Kolumbien bei der wm 2026: überraschungen im aufgebot für das duell gegen usbekistan!
Die Wartezeit ist vorbei: Kolumbien ist in Nordamerika eingetroffen und bereit, bei der FIFA Fussball-Weltmeisterschaft 2026 sein Konto zu eröffnen. Doch hinter der gefestigten Linie scheint sich einiges zu verändern, das Trainer Néstor Lorenzo seinen Spielern aufbürden will.
Ein blick hinter die kulissen: taktische kniffe und neue gesichter
Am Mittwoch, den 17. Juni, um 23:00 Uhr (kolumbianische Zeit) wird es ernst: Im legendären Estadio Azteca in Mexiko-Stadt trifft die Tricolor auf eine unberechenbare usbekische Mannschaft unter der Leitung des erfahrenen Fabio Cannavaro. Während die kolumbianische Abwehrkette fast schon wie aus dem Guss wirkt, brodeln im Mittelfeld taktische Überraschungen. Lorenzo, der sonst auf Stabilität setzt, hat in den letzten Trainingseinheiten einige unerwartete Entscheidungen getroffen, die die Fans nun aufmerksam verfolgen.

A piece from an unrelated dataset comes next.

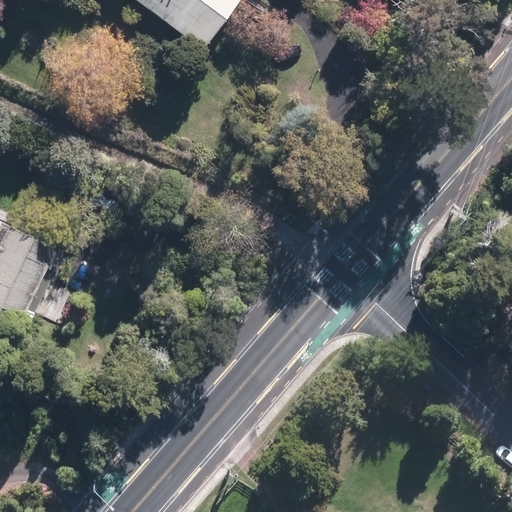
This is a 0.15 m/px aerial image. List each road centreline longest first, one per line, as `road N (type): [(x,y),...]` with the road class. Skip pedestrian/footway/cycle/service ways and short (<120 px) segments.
road 1 (secondary): [(345,273),(135,511)]
road 2 (secondary): [(511,79),(345,273)]
road 3 (residential): [(511,423),(345,273)]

Die Stabilität in der Abwehr steht außer Frage. Torwart Camilo Vargas ist in Topform und wird von einer erfahrenen Vierer-Abwehrkette unterstützt. Daniel Muñoz und Johan Mojica sollen die Flügel besetzen und für gefährliche Offensivaktionen sorgen, während Dávinson Sánchez und Jhon Lucumí die Innenverteidigung bilden und vor allem die schnellen Gegenstöße aus Usbekistan unterbinden sollen. Doch die eigentliche Überraschung liegt im Zentrum des Spielfelds.

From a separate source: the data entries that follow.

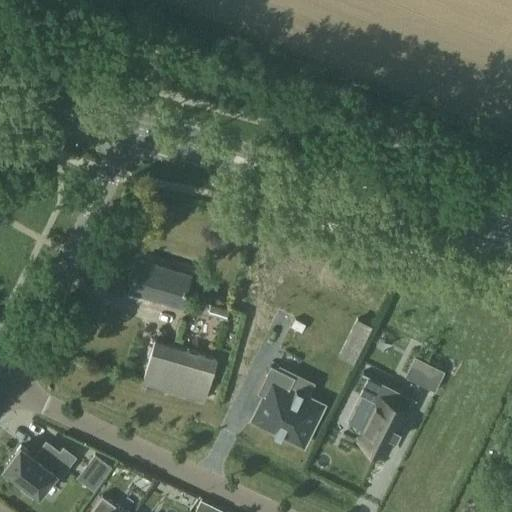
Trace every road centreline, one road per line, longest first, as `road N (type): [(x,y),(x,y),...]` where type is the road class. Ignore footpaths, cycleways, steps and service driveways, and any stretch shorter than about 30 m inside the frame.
road 1 (unclassified): [(511,186),(38,0)]
road 2 (tertiary): [(511,239),(134,127)]
road 3 (residential): [(8,389),(134,127)]
road 4 (residential): [(8,389),(260,511)]
road 5 (tertiary): [(134,127),(0,88)]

Jefferson Lerma ist als unumstrittener Abräumer gesetzt. Doch wer wird an seiner Seite im defensiven Mittelfeld agieren? Richard Ríos schien der logische Kandidat zu sein, doch die neuesten Informationen aus den Trainings bestätigen: Der junge Gustavo Puerta hat sich in den Köpfen der Verantwortlichen festgespielt und könnte einen Startelfeinsatz erhalten. Lorenzo scheint auf der Suche nach mehr Dynamik im Passspiel und schnelleren Umschaltbewegungen zu sein, um die gegnerische Abwehr zu knacken – eine kluge taktische Anpassung an die Höhe der mexikanischen Hauptstadt.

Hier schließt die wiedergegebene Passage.